A theme in these chapters is peace, and the scripture for this week’s GraceWaves is a good example. In it, Jesus highlighted our greatest need and where that need can be met.
Suppose Jesus was sitting across from you right now. What do you most need to hear from Him? What single word could He speak that most centrally addresses your deepest need? Wouldn’t that word be “peace?” Imagine your relief if Jesus appeared to you and said, “peace.” That’s what you need. Peace.
We are all trying to create a spiritual equilibrium which will still the multiple disturbances around and in us. We want an answer to the deep questions of purpose that keep us awake at night. We long for hope that quiets our fears.
Jesus knows precisely what we need, and that is why He said, “Peace I give to you.”
I’ve tried to give myself peace. It doesn’t work. My peace begins in my mind, an undisciplined and dangerous neighborhood in which to reside. In it, I can multiply fear and misery. In it, I can focus on the one driver that cut me off in traffic and forget about the three that let me into traffic. I can magnify misery and omit gratitude. I am not good at giving myself peace.
I doubt I’m alone in this, but let me be confessional and invite you to come along. My mind can tell me some crazy things. Problems come in all sizes. Some are big, others small. I have found that most people handle the big problems better than the little ones. Personally, the tigers and bears are not as much trouble to me as the gnats. The daily gnats steal my peace more than the occasional big beast of a problem. I cannot give myself peace.
Neither can the world. I won’t dispute for a moment that I can derive some peace from the world around me. The beauty of nature, the joy of family and friends, the satisfaction of good run to the Final Four for my Wildcats all give me pleasure. There is nothing wrong with that. But this is not peace in the biblical sense. It is more akin to happiness which is connected entirely to events and circumstances. When events and circumstances align with my expectations I am happy. Nothing wrong with that.
The problem comes when the events do not line up to please me. What do I do then? Typically I focus on changing the event, or the person, to align with my expectations. That is a recipe for disaster! It is an illusion and even idolatry. I’m not here to change anyone. I’m here to serve.
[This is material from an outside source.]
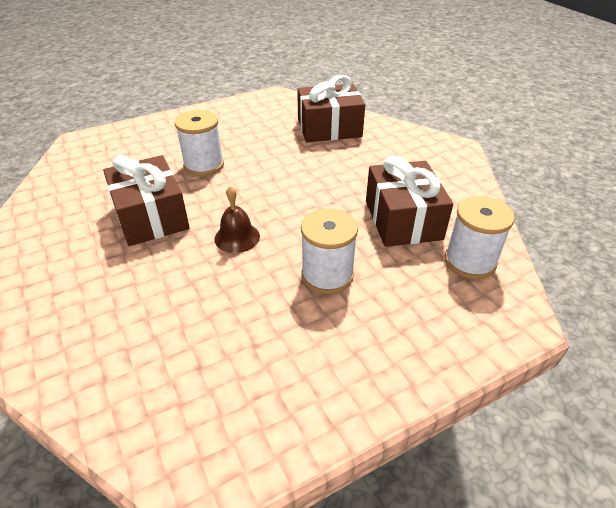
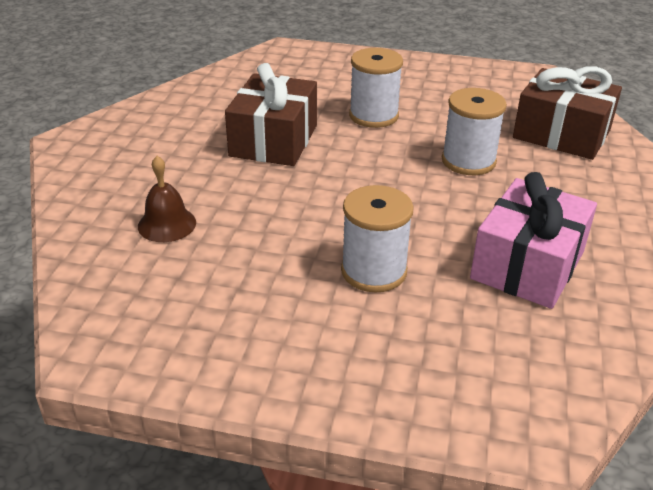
camera: 40 degrees right, 5 degrees down
(237, 237) = (328, 194): brown bell -> brown bell (167, 224)
(403, 220) = (527, 265): brown gift -> pink gift
(470, 261) = (555, 346): white spool -> white spool (468, 161)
That brings us back to Jesus words. I can’t give myself peace and neither can the world. Jesus can, but only when I stop trying so hard to get it on my own. The fact is, my “self” gets in the way of Jesus’ peace consistently. That’s why denial of self is the first step in following Jesus and enjoying the abundant life He wants us to have.
The most concrete way we can move self out of the way is to look for ways to help someone else. Think of the difference between two simple prayers: “God help me” and “God give me someone to help.” The second prayer is the pathway to peace.
God has given you a choice today. You can seek peace wherever and however you wish. You can strive and struggle for it. Or you can turn to Jesus, move in the simple rhythms of His grace, help someone else, and find in Him the peace you really wanted.